I was doing some large-scale data gathering using the occ() function in spocc and I noticed that setting the limit arg to >= 100,000 will prevent BISON records from being returned.
Is this a default in the spocc library itself or something triggered from the BISON API? As of this moment, I don’t believe BISON has occurrence data with more than 100,000 records but they are almost certainly going to get there in the near future.
Thanks for clarifying!
hi @PEngelstad
spocc::occ()
uses rbison::bison
or rbison::bison_solr
depending on what the user passes in, see https://github.com/ropensci/spocc/blob/master/R/plugins.r#L203-L222
For rbison::bison
https://bison.usgs.gov/#api the max is 500 per request. For rbison::bison_solr
the max is much more.
I would suggest using a much smaller number to iterate over since network timeouts can happen with large requests and you put more stress on USGS’s service.
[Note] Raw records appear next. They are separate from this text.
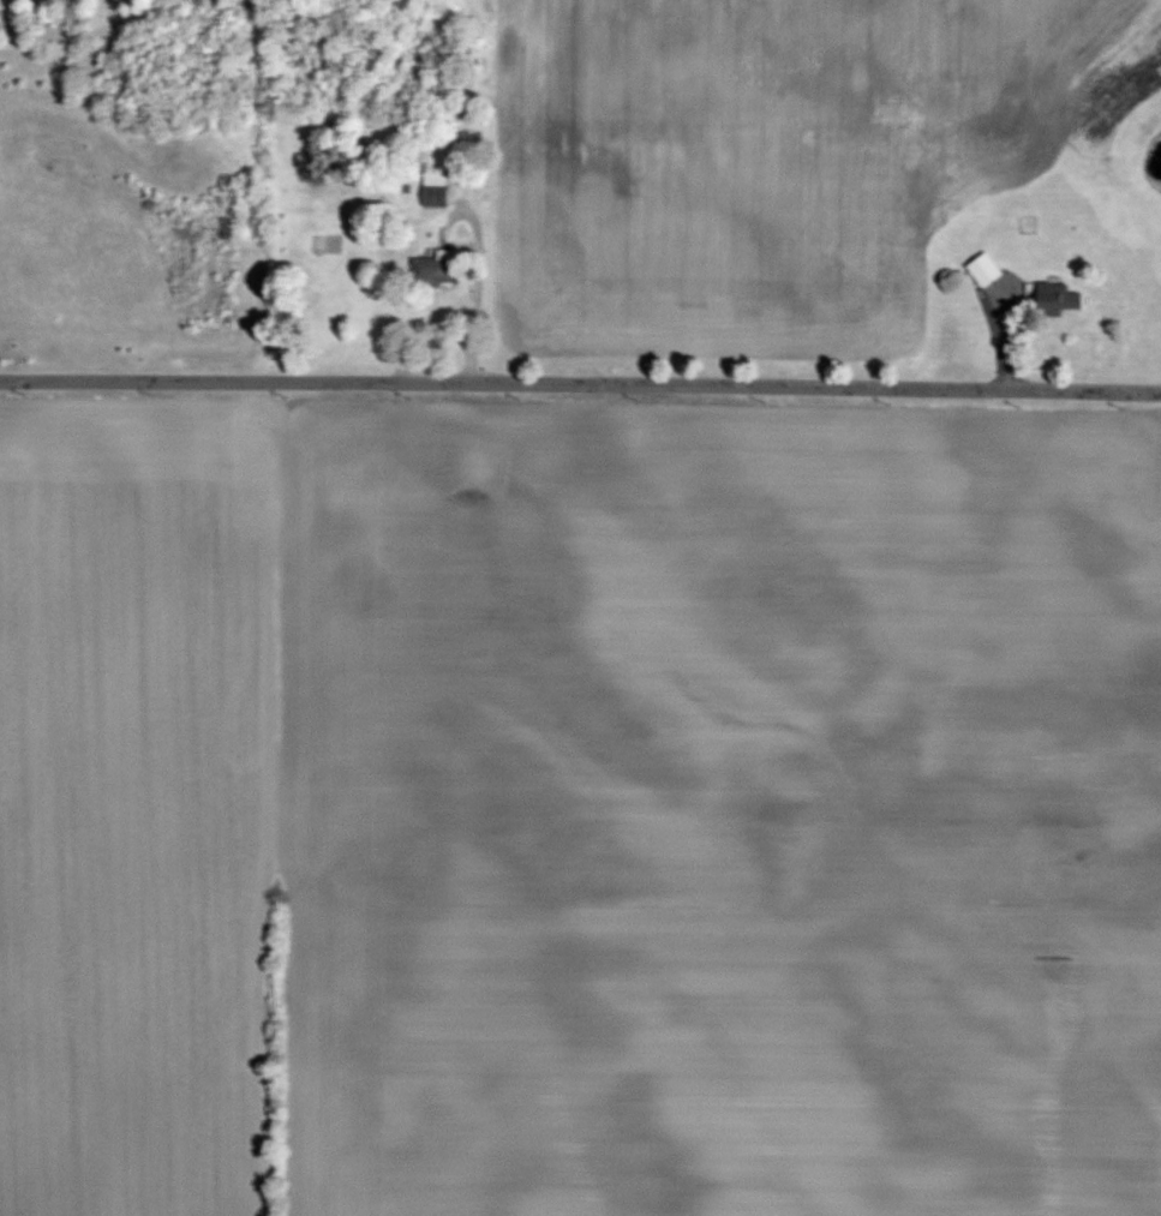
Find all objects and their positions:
road: (80, 31)
building: (434, 188)
building: (435, 269)
building: (981, 269)
building: (1053, 299)
road: (580, 385)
That is, pass parameters limit
and start
in your occ()
requests like e.g.,
# if using bison_solr
occ(..., limit = 1000, start = 0)
occ(..., limit = 1000, start = 1000)
etc. ...
# if using bison, can only do 500 at a time
occ(..., limit = 500, start = 0)
occ(..., limit = 500, start = 500)
etc. ...
limit
and start
map to different parameters internally for bison
vs bison_solr
, but you just need to pass limit
/start
thoughts?